Se me permite, comecemos pelos pontos menos apreciáveis. Trump, pelo seu estilo frontal e “desacorrentado”, é responsável por boa parte das críticas, essencialmente de estilo, que lhe são feitas. Estando ao leme de uma campanha que desafia todos os dogmas sagrados do regime americano, poderia optar por um discurso treinado, que evitasse caricaturas e frases fora do contexto. Mas alguns destes traços que nós, portugueses, tendemos a rejeitar, são precisamente as características que uma parte considerável do eleitorado americano tende a considerar como virtudes. Onde os portugueses veem arrogância, os americanos veem a confiança necessária para governar uma superpotência. Onde nós identificamos uma imagem pouco polida, os seguidores de Trump reconhecem um discurso franco, não poluído pelos tiques e pela narrativa artificial dos políticos de Washington.
O valor da campanha de Trump vai muito para além do resultado das eleições no dia 8 de novembro. Ele forçou o debate em temas que não podiam ser votados pelo eleitorado, pois ambos os partidos se recusavam a fazê-lo. É o caso do controlo da imigração, legal e ilegal; da adopção de medidas protecionistas para os postos de trabalho americanos; da crítica da política-externa, a que eu apelidei de Desnorte-americana, no que toca às relações com a Rússia e, sobretudo, às operações desastrosas operadas na região do Médio-Oriente.

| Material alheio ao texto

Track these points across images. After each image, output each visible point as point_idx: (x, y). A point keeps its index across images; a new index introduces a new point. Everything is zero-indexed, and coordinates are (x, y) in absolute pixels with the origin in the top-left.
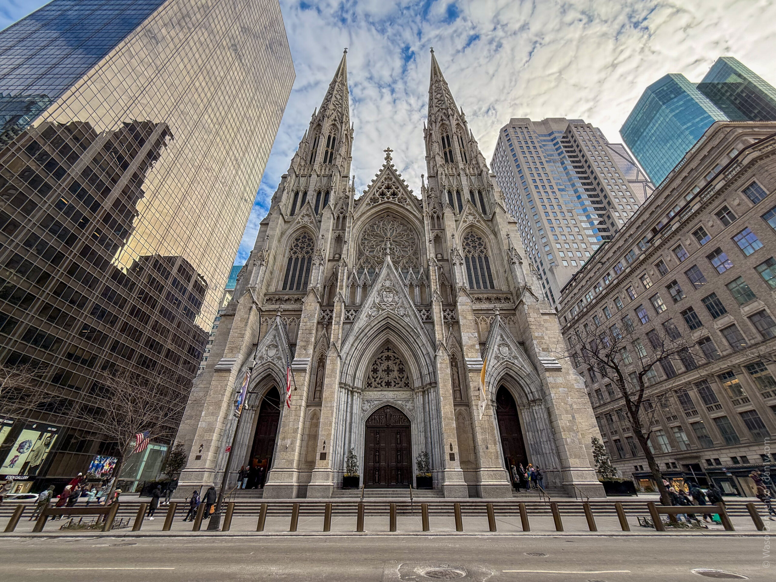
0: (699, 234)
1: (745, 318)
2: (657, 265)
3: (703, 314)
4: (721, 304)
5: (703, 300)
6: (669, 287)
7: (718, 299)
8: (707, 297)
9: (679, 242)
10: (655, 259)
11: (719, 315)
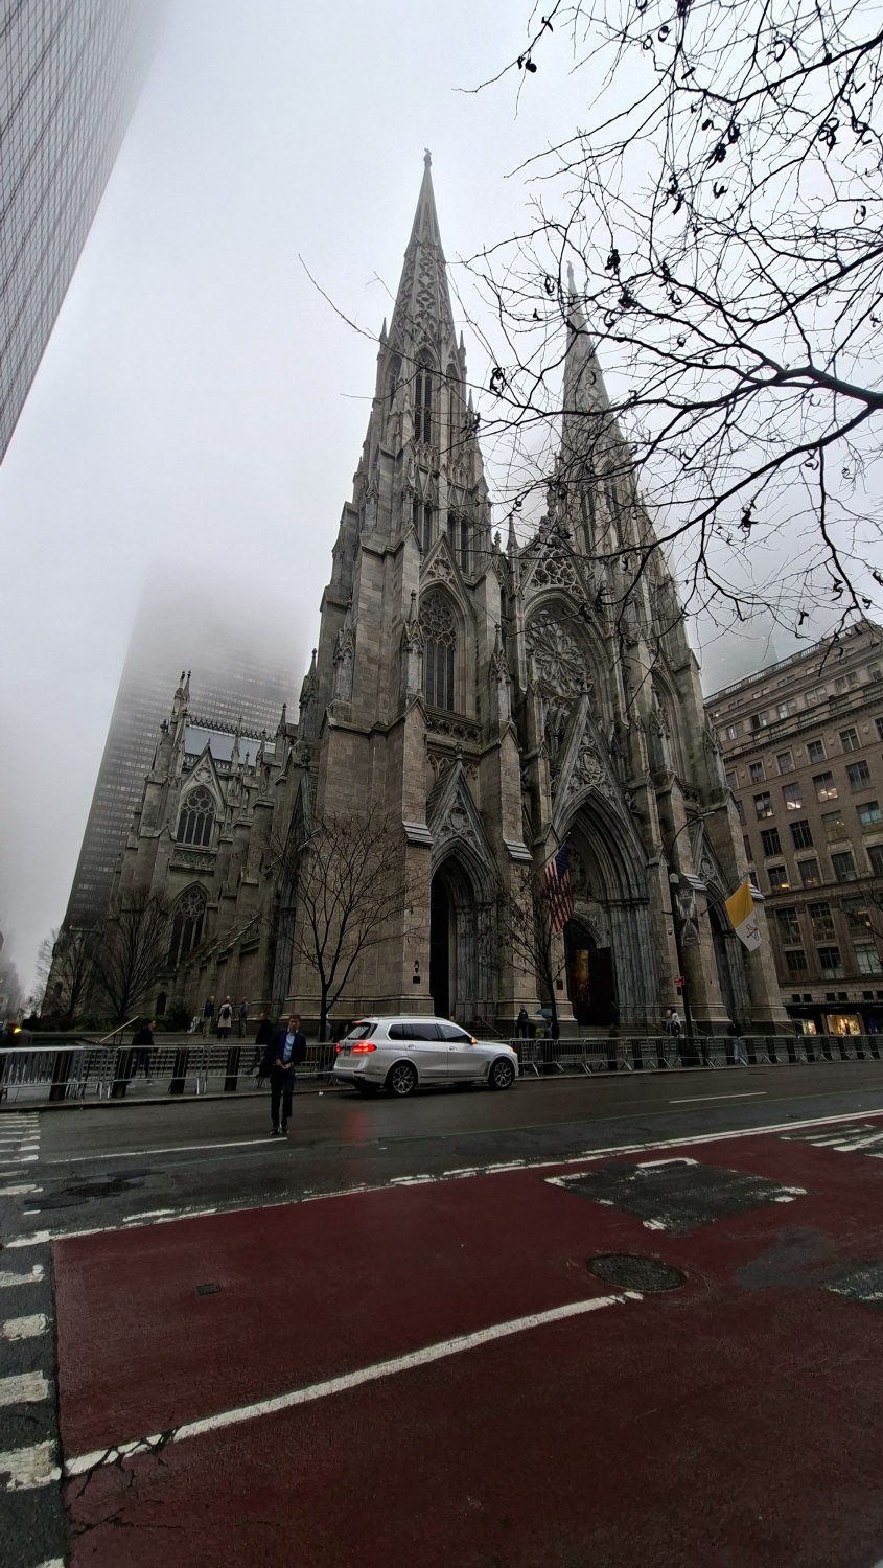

O que podemos apreciar em Donald Trump – concorde-se ou não com as medidas que propõe, ou com o estilo em que as exprime – é o facto de ser um candidato bilionário, de quase 70 anos, que procura enfrentar um sistema hostil a todos aqueles que pensam fora do padrão. Ele convidou ao debate, e tendo sido o candidato da história do partido republicano com o maior número de votos, os tópicos debatidos não poderão mais ser sonegados. Será útil contextualizá-los, pois eles irão regressar às luzes mediáticas pela pressão eleitoral.